Both Pepys and Evelyn praise the house of Mr. Povey in Lincoln’s Inn Fields as a prodigy of elegant comfort and ingenuity. The marqueterie floors, “the perspective picture in the little closet,” the grotto cellars, with a well for the wine, the fountains and imitation porphyry vases, his pictures and the bath at the top of the house, seem to have been the abstract of all luxurious ease.
Names were first put on doors in London in 1760, some years before the street-signs were removed. In 1764 houses were first numbered; the numbering commenced in New Burlington Street, and Lincoln’s Inn Fields was the second place numbered.
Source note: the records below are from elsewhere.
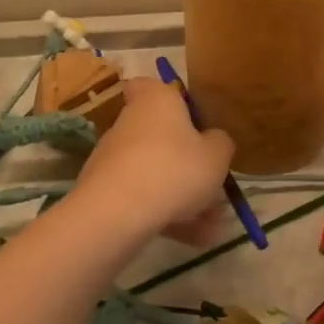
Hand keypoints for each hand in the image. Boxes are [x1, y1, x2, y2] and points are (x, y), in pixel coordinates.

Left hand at [72, 77, 234, 238]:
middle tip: (212, 185)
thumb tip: (214, 140)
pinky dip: (165, 214)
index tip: (190, 119)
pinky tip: (193, 240)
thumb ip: (220, 143)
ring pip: (156, 171)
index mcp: (156, 99)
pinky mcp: (103, 189)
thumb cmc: (174, 169)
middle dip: (186, 161)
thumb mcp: (216, 156)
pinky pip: (143, 197)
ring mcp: (113, 156)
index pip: (151, 84)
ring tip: (211, 226)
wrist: (116, 214)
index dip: (169, 98)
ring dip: (181, 195)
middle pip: (160, 134)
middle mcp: (130, 121)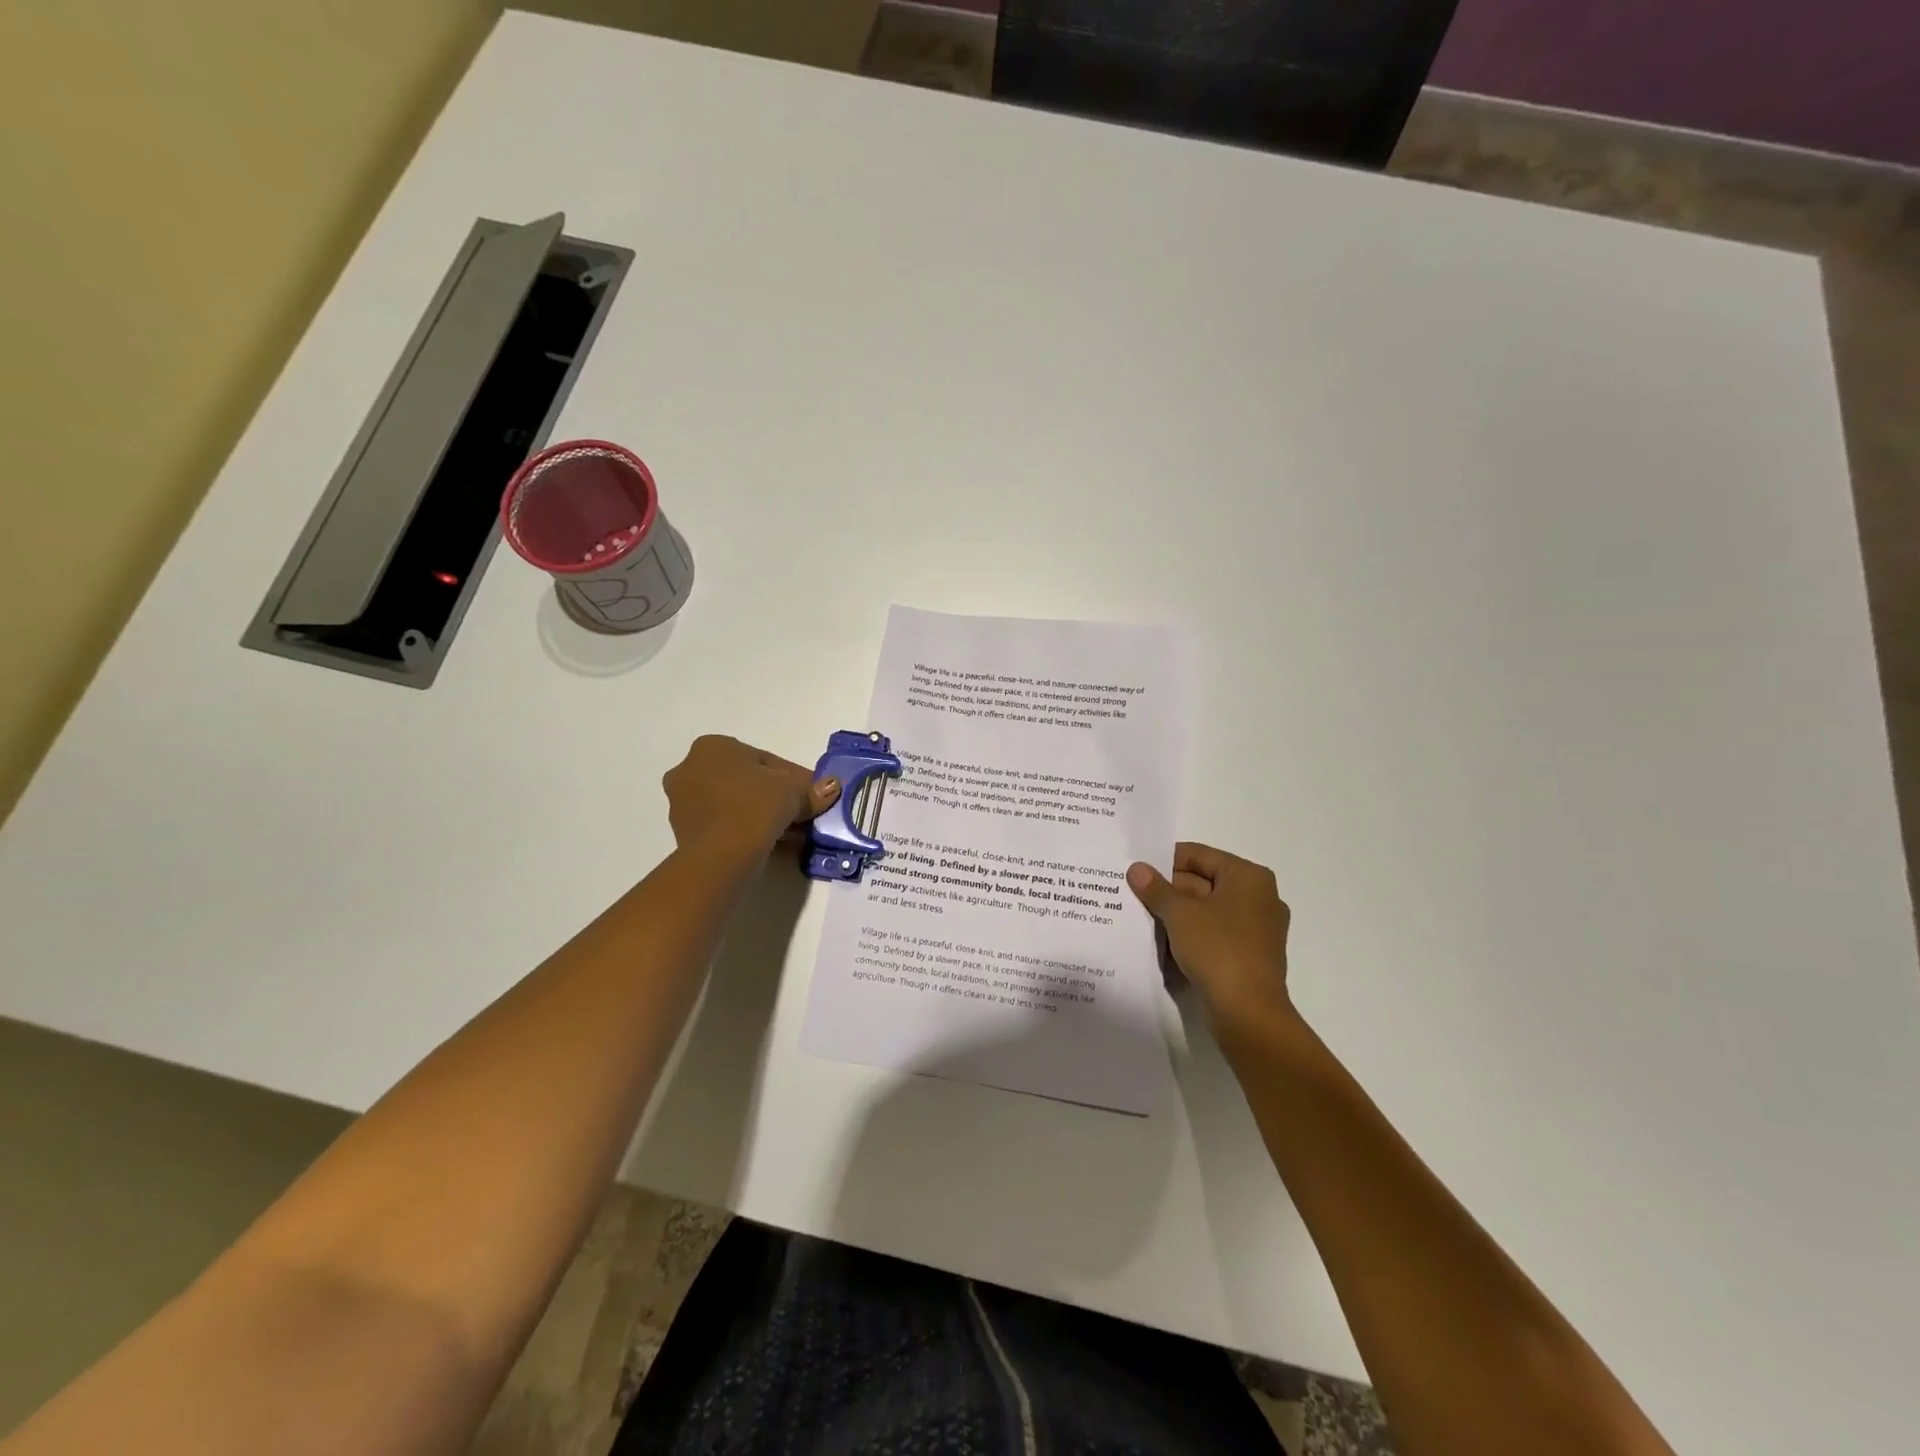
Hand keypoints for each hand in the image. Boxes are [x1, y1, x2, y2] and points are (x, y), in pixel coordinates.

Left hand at [663, 735, 840, 867]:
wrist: (720, 857)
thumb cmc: (754, 808)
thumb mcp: (792, 792)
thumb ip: (811, 788)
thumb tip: (831, 786)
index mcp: (713, 747)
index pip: (765, 761)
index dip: (795, 779)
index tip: (813, 795)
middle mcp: (691, 768)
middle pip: (748, 782)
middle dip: (776, 798)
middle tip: (803, 814)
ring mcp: (683, 802)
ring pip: (736, 804)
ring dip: (763, 815)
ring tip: (792, 833)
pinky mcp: (684, 831)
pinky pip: (725, 824)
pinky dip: (747, 830)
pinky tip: (772, 843)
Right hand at [1127, 843, 1294, 1035]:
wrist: (1248, 1014)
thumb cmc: (1218, 950)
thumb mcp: (1180, 914)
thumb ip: (1156, 888)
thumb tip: (1136, 869)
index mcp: (1249, 878)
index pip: (1199, 855)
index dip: (1165, 860)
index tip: (1136, 869)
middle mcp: (1258, 898)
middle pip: (1202, 882)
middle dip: (1167, 889)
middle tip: (1130, 893)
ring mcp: (1255, 930)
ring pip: (1205, 911)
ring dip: (1175, 914)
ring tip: (1138, 915)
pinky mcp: (1247, 956)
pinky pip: (1212, 935)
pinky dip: (1188, 934)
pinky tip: (1159, 941)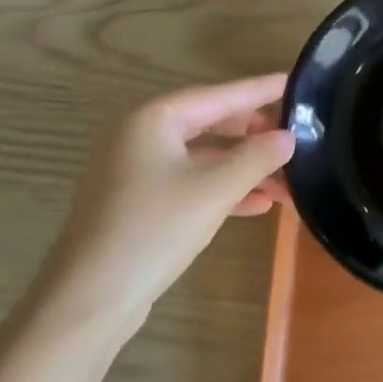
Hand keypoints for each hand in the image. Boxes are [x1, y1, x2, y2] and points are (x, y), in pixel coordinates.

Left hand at [29, 75, 295, 339]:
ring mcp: (135, 171)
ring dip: (243, 168)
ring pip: (202, 158)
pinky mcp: (137, 203)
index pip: (218, 95)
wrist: (88, 300)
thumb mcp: (214, 190)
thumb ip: (256, 157)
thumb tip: (287, 137)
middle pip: (210, 123)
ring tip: (287, 179)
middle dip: (254, 135)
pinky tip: (257, 204)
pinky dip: (221, 189)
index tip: (293, 81)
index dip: (258, 90)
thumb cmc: (153, 230)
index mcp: (153, 118)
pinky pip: (189, 183)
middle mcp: (140, 136)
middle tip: (294, 135)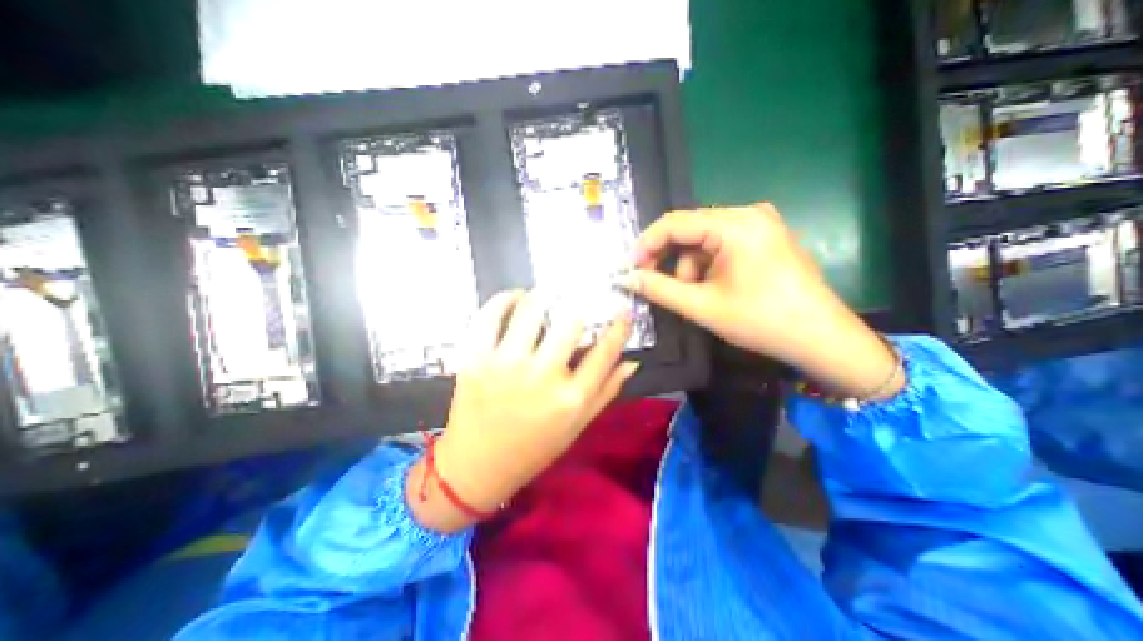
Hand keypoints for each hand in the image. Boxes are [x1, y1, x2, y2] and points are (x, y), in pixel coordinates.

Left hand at [409, 290, 637, 529]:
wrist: (477, 466)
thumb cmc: (534, 448)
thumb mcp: (577, 426)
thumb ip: (606, 391)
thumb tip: (632, 361)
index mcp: (570, 398)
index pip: (605, 350)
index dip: (619, 325)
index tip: (623, 309)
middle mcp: (541, 376)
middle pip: (570, 321)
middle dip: (580, 303)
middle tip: (578, 296)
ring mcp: (505, 363)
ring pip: (531, 308)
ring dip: (542, 295)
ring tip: (545, 295)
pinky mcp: (475, 357)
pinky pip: (491, 314)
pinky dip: (505, 299)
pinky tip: (515, 300)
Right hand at [622, 205, 906, 402]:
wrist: (821, 339)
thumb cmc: (761, 321)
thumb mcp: (702, 306)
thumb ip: (659, 289)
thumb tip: (626, 278)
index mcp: (735, 224)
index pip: (674, 222)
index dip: (646, 245)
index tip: (630, 269)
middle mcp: (748, 214)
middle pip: (689, 230)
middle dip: (669, 259)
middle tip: (653, 284)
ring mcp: (759, 224)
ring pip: (703, 240)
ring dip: (690, 267)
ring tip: (695, 296)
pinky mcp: (764, 237)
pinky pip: (721, 245)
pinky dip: (707, 266)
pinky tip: (712, 289)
In Carey Street lived that excellent woman Mrs. Hester Chapone, who afterwards removed to Arundel Street. She was a friend of Mrs. Carter, who translated Epictetus, and of Mrs. Montagu, the Queen of the Blue Stockings. She was one of the female admirers who thronged round Richardson the novelist, and she married a young Templar whom he had introduced to her. It was a love match, and she had the misfortune of losing him in less than ten months after their marriage. Her celebrated letters on The Improvement of the Mind, published in 1773, were written for a favourite niece, who married a Westminster Clergyman and died in childbed. Though Mrs. Chapone’s letters are now rather dry and old-fashioned, reminding us of the backboards of a too punctilious age, they contain some sensible and well-expressed thoughts. Here is a sound passage:—“Those ladies who pique themselves on the particular excellence of neatness are very apt to forget that the decent order of the house should be designed to promote the convenience and pleasure of those who are to be in it; and that if it is converted into a cause of trouble and constraint, their husbands’ guests would be happier without it.”[742]
Gibbons’s Tennis Court stood in Vere Street, Clare Market; it was turned into a theatre by Thomas Killigrew. Ogilby the poet, started a lottery of books at “the old theatre” in June 1668. He describes the books in his advertisements as “all of his own designment and composure.”